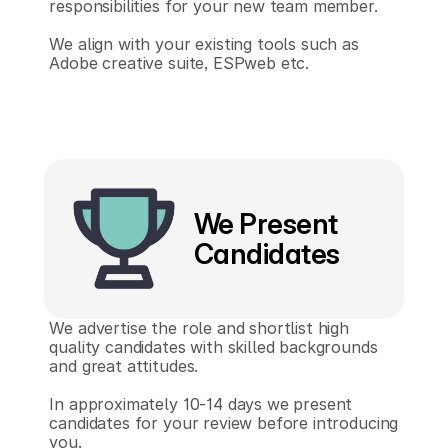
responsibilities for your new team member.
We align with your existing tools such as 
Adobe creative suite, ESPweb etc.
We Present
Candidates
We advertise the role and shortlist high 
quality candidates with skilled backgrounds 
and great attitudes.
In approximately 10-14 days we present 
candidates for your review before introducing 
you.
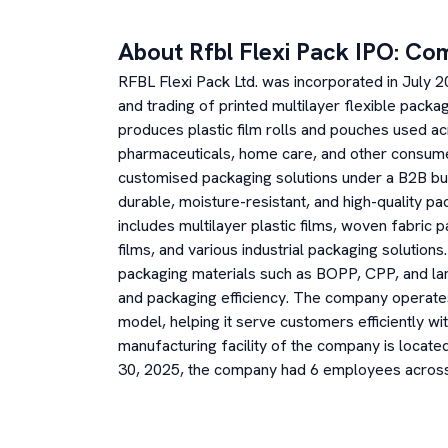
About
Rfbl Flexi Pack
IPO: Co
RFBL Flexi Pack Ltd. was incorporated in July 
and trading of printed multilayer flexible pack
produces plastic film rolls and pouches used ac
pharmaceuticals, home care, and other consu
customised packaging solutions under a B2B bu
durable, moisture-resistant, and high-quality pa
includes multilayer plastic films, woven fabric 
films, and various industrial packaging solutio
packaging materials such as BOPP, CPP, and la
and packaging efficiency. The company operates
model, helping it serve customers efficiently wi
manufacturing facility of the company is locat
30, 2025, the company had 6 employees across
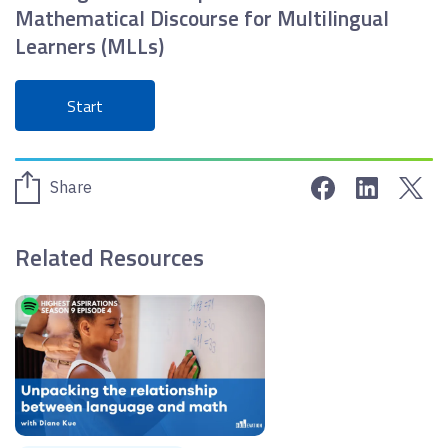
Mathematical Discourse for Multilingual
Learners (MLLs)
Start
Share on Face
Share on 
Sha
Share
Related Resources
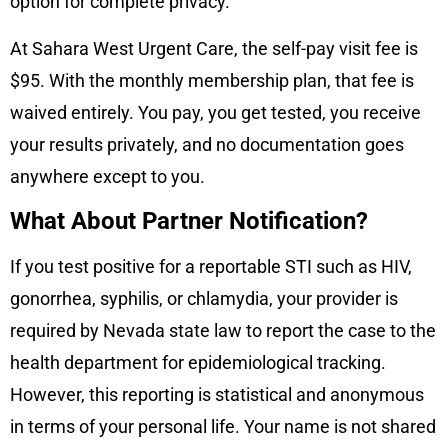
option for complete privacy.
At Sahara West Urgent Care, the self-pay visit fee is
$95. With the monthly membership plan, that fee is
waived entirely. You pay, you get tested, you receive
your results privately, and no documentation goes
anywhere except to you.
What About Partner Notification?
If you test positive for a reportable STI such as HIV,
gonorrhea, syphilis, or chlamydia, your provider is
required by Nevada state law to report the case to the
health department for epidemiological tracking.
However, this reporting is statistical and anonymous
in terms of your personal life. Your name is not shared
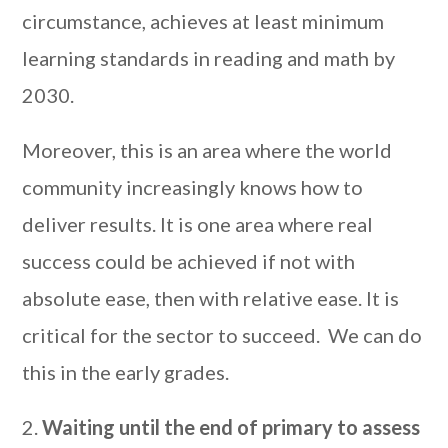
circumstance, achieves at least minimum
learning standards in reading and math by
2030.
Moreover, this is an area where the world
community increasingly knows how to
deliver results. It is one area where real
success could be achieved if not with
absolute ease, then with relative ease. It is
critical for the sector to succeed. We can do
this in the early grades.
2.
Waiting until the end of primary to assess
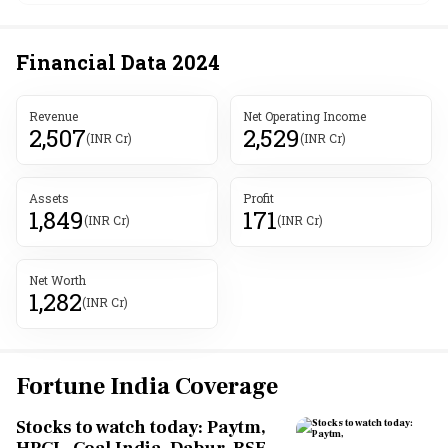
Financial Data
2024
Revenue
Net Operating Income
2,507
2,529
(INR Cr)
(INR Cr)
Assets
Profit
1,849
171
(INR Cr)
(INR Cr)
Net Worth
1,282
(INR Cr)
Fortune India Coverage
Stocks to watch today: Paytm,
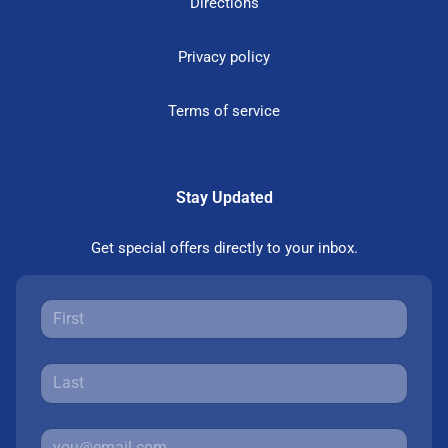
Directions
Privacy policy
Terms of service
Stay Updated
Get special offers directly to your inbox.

-----

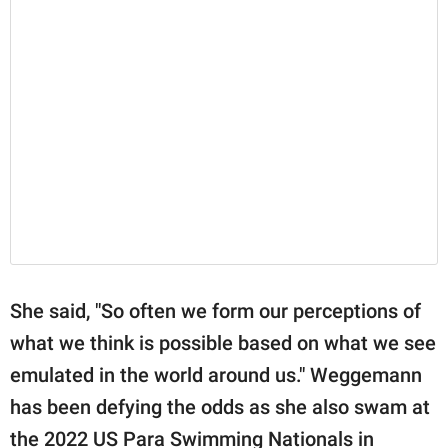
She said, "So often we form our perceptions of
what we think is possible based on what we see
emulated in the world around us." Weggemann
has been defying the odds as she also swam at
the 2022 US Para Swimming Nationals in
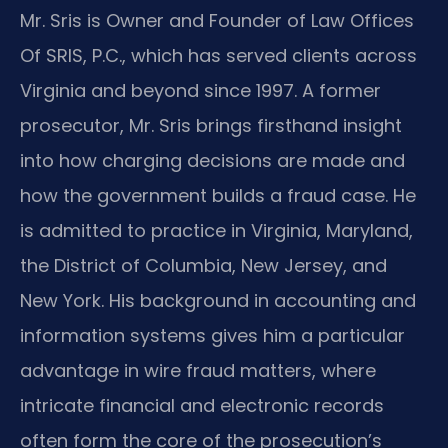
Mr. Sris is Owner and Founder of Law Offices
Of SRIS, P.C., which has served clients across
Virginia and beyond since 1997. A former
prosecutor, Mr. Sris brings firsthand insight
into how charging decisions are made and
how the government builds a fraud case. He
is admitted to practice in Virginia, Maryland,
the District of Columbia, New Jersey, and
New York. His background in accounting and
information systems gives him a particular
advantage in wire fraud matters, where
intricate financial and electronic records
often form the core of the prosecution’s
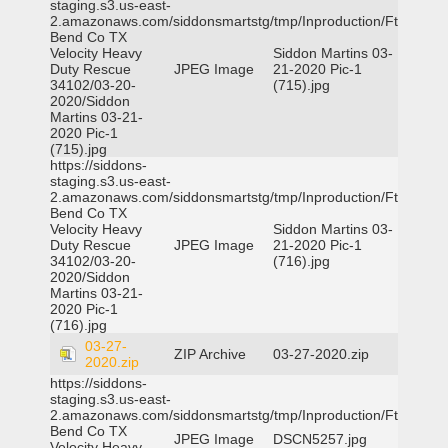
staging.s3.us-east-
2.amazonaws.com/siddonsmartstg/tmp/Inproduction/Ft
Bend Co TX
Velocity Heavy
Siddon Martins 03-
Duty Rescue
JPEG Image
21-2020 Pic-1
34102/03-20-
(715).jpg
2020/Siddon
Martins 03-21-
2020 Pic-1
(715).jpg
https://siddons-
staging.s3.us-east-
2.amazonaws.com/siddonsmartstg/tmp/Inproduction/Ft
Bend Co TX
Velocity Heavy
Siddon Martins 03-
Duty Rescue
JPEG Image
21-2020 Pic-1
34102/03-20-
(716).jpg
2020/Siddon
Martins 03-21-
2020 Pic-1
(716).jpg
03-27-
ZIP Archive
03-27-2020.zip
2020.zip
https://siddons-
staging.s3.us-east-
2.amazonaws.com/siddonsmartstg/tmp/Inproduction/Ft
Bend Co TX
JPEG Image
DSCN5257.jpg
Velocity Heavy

-----

Output only the lines above from the one containing "However, this reporting" to the one containing "Get special offers directly to your inbox.", both included, exactly as written and with no pictures.

However, this reporting is statistical and anonymous
in terms of your personal life. Your name is not shared
circumstance, achieves at least minimum
learning standards in reading and math by
2030.
Moreover, this is an area where the world
community increasingly knows how to
deliver results. It is one area where real
success could be achieved if not with
absolute ease, then with relative ease. It is
critical for the sector to succeed. We can do
this in the early grades.
2.
Waiting until the end of primary to assess
Financial Data
2024
Revenue
Net Operating Income
2,507
2,529
(INR Cr)
(INR Cr)
Assets
Profit
1,849
171
(INR Cr)
(INR Cr)
Net Worth
1,282
(INR Cr)
Fortune India Coverage
Stocks to watch today: Paytm,
Directions
Privacy policy
Terms of service
Stay Updated
Get special offers directly to your inbox.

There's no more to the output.